Zu Recht und mit zutreffender Begründung, der sich der Senat gemäß § 122 Abs. 2 Satz 3 VwGO zur Vermeidung von Wiederholungen anschließt, ist das Verwaltungsgericht davon ausgegangen, dass die Antragstellerin auf dem Grundstück einen genehmigungsbedürftigen Lagerplatz i. S. von § 2 Abs. 1 Satz 2 Nr. 8 NBauO betreibt. Ein verfahrensfreies Vorhaben gemäß Nr. 5.5 des Anhangs zu § 60 Abs. 1 NBauO liegt schon deshalb nicht vor, weil nicht die Nutzung eines Behälters, sondern die Nutzung des Grundstücks als Abstellplatz für eine Vielzahl defekter Container in Rede steht.

Ohne Erfolg meint die Antragstellerin weiter, die angegriffenen Verfügungen seien nicht hinreichend bestimmt. Das Verwaltungsgericht hat überzeugend ausgeführt, dass sich die Verfügung auf einen Teilbereich des Güterbahnhofgrundstücks, nämlich das Flurstück 23/30 bezieht. Dem setzt die Antragstellerin nichts entgegen. Aus welchen Gründen es die Bestimmtheit der Verfügung in Frage stellen könnte, wenn diese auch Teilabschnitte des Geländes umfasste, die die Antragstellerin bislang nicht in Anspruch genommen hat, ist nicht nachvollziehbar.

Dass schließlich die Genehmigungsfähigkeit der Nutzung nicht offensichtlich ist, hat das Verwaltungsgericht ebenfalls zutreffend dargelegt. Hängt die Genehmigungsfähigkeit eines Vorhabens von der Inzidentkontrolle der Veränderungssperre Nr. 54, einer Satzung nach dem Baugesetzbuch, ab, ist sie keinesfalls offensichtlich gegeben. Eine Aussetzung des Verfahrens kommt schon deshalb nicht in Betracht.

Die Kostenentscheidung beruht auf § 154 Abs. 2 VwGO.

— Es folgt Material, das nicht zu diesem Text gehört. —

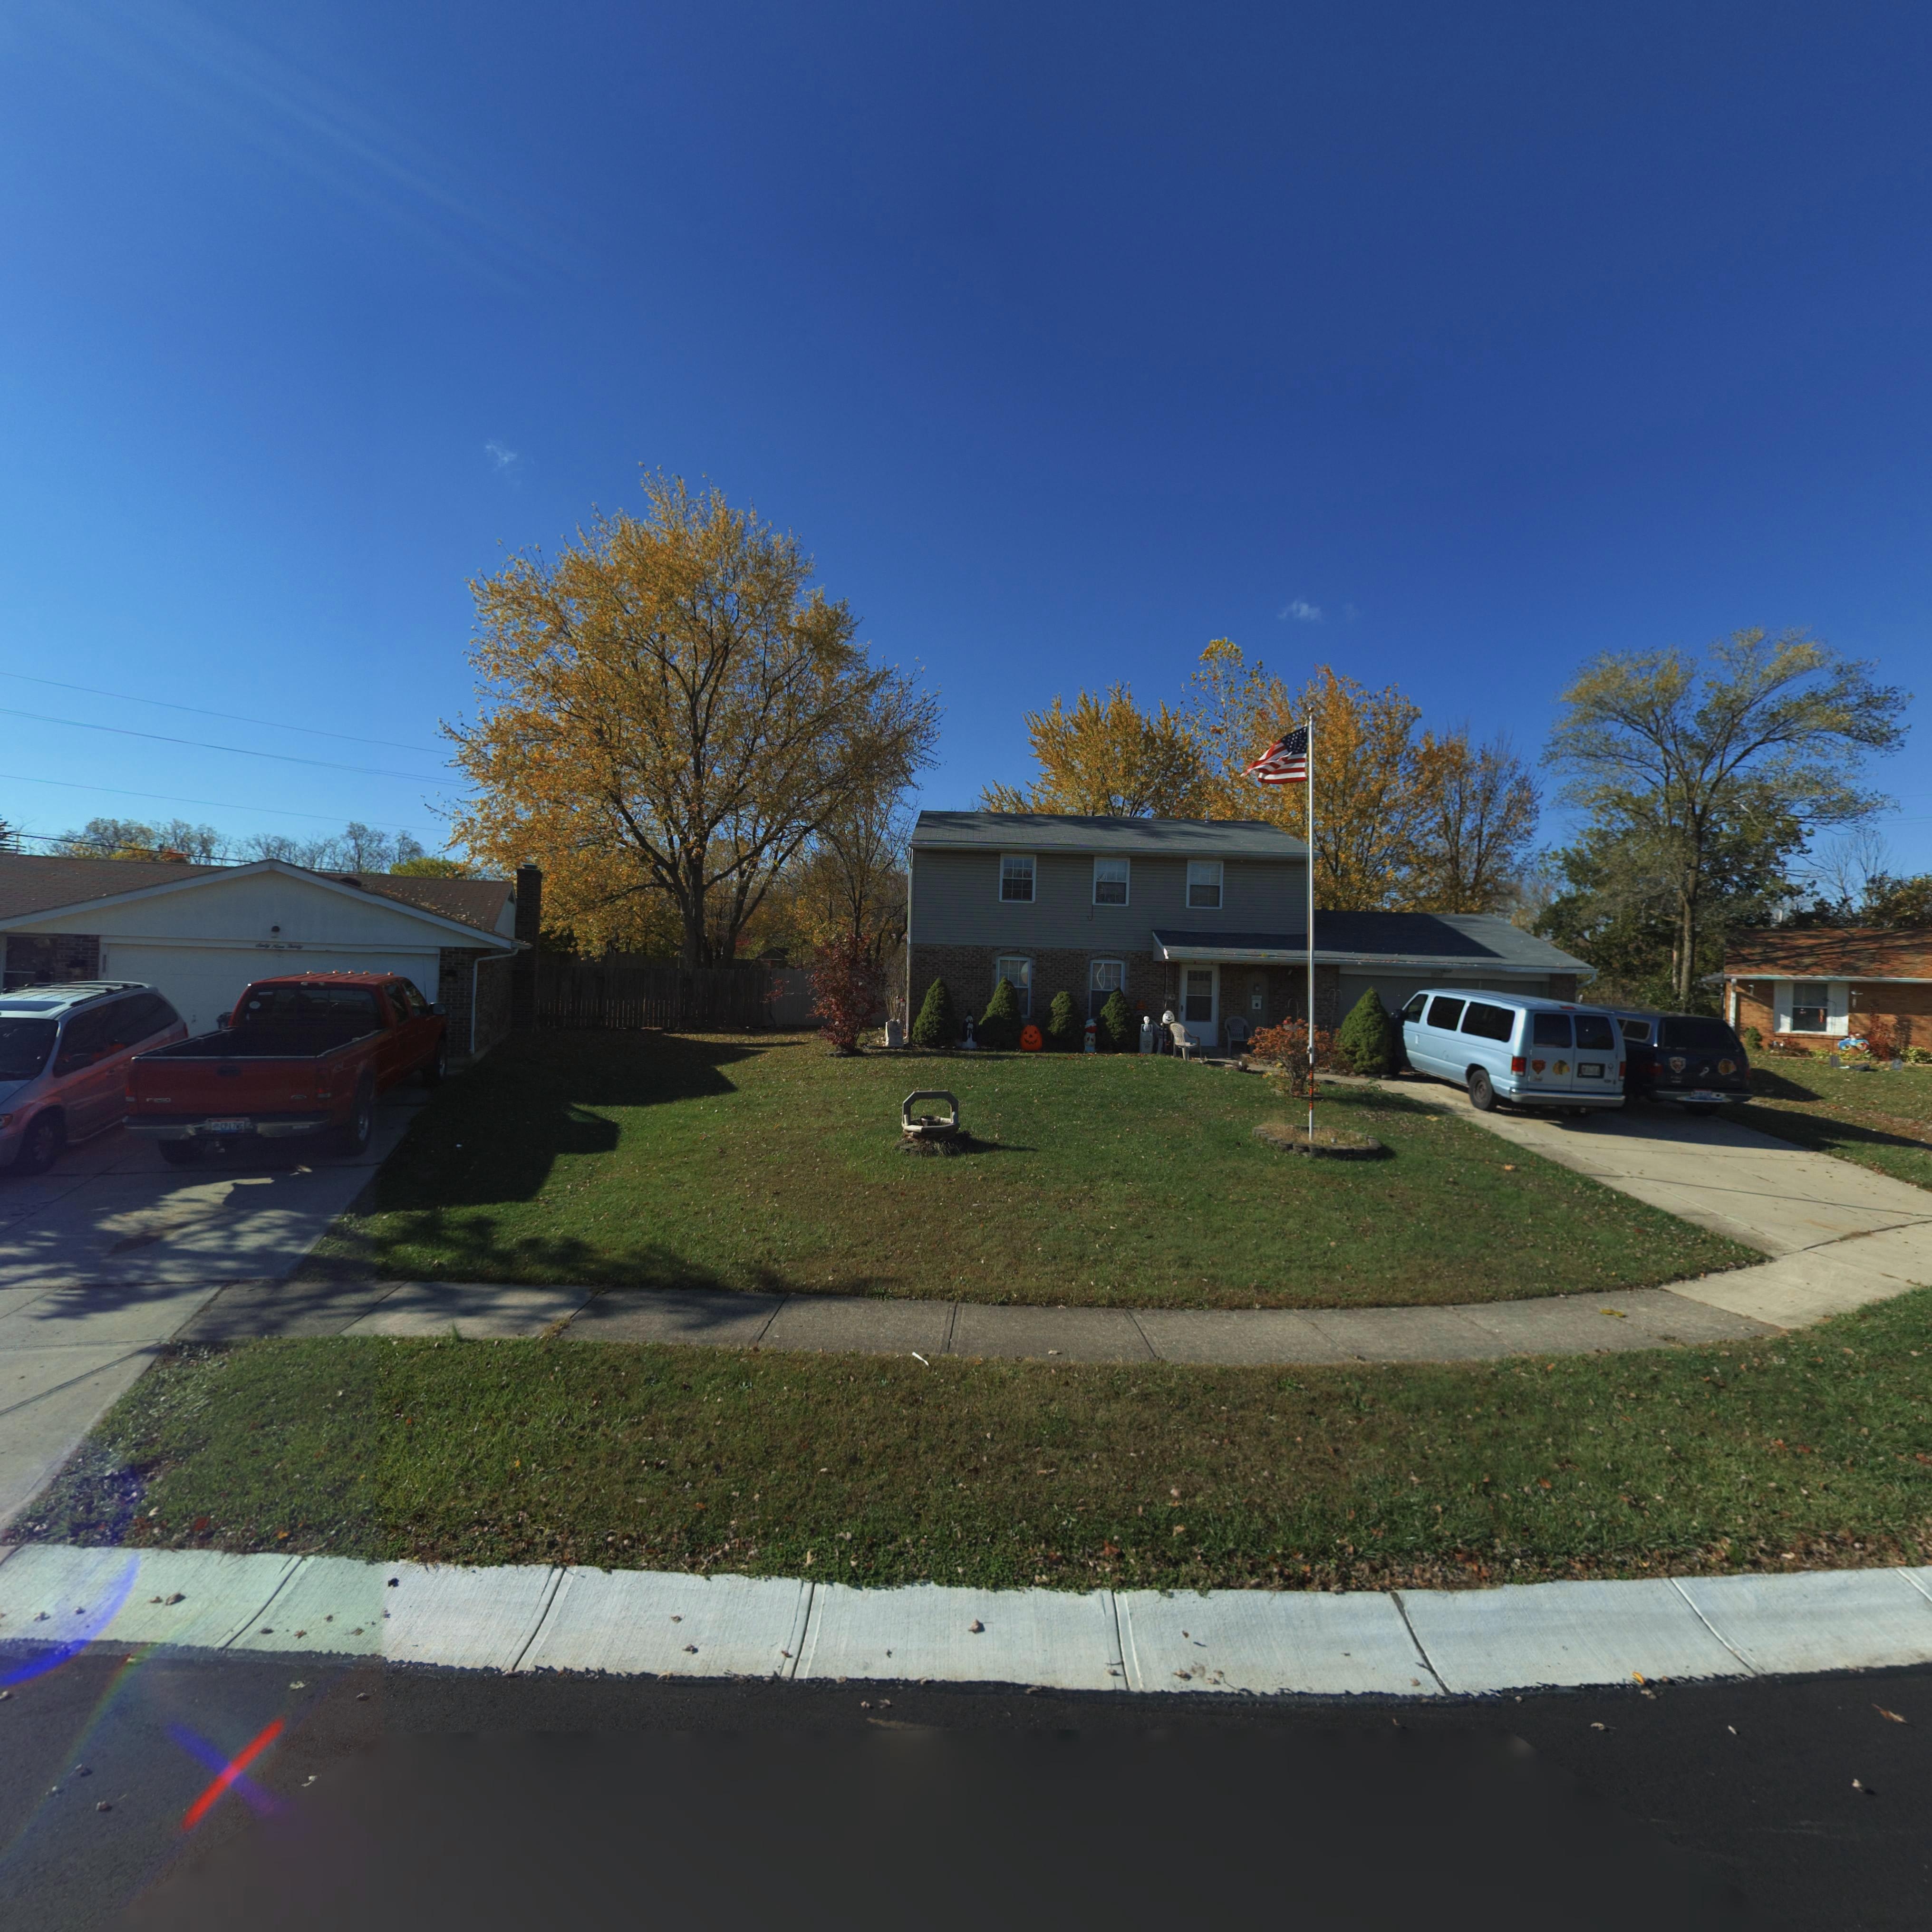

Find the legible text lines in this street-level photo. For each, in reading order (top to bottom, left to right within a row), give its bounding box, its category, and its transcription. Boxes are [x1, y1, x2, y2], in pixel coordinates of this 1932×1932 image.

[254, 942, 305, 951] StreetNumber: Sixty Nine Thirty
[1430, 971, 1444, 977] StreetNumber: 6*20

Die Streitwertfestsetzung beruht auf § 53 Abs. 2 Nr. 1, § 52 Abs. 1 GKG und Nr. 11 b), 18 b) der Streitwertannahmen des Senats (NdsVBl. 2002, 192). Der Senat legt seiner Entscheidung einen Jahresnutzwert von 12.000,- EUR zugrunde; dieser Betrag ist aufgrund der Vorläufigkeit der angestrebten Entscheidung zu halbieren. Da das Verwaltungsgericht für das Verfahren in erster Instanz noch keinen Streitwert festgesetzt hat, macht der Senat in analoger Anwendung von § 63 Abs. 3 Satz 1 GKG von seiner Befugnis Gebrauch, den Streitwert auch für die erste Instanz erstmalig festzusetzen (zu dieser Befugnis BSG, Urt. v. 5.10.2006 - B 10 LW 5/05 R -, [...] Rn. 23 = BSGE 97, 153 [BSG 05.10.2006 - B 10 LW 5/05 R]; LSG Schleswig, Beschl. v. 14.3.2006 - L 4 KA 3/04 -, [...] Rn. 14 = NZS 2006, 559 [LSG Schleswig-Holstein 14.03.2006 - L 4 KA 3/04]; OLG Celle, Beschl. v. 24.4.2002 - 13 U 150/00 -, [...] Rn. 2 = OLGR Celle 2002, 188; a. A. Hartmann, Kostengesetze, 44. Aufl. 2014, § 63 GKG Rn. 35). Der Senat folgt dabei den zutreffenden Überlegungen des Oberlandesgerichts Celle (a. a. O.): Wenn das Rechtsmittelgericht eine erstinstanzliche Festsetzung sogar abändern kann, muss es erst recht befugt sein, eine solche Festsetzung zu ersetzen. Für eine solche Befugnis sprechen zudem praktische Gesichtspunkte: das Erstgericht muss sich sonst nochmals mit einem für es bereits abgeschlossenen Verfahren befassen.

Dieser Beschluss ist unanfechtbar (§ 152 Abs. 1 VwGO, § 68 Abs. 1 Satz 5, § 66 Abs. 3 Satz 3 GKG).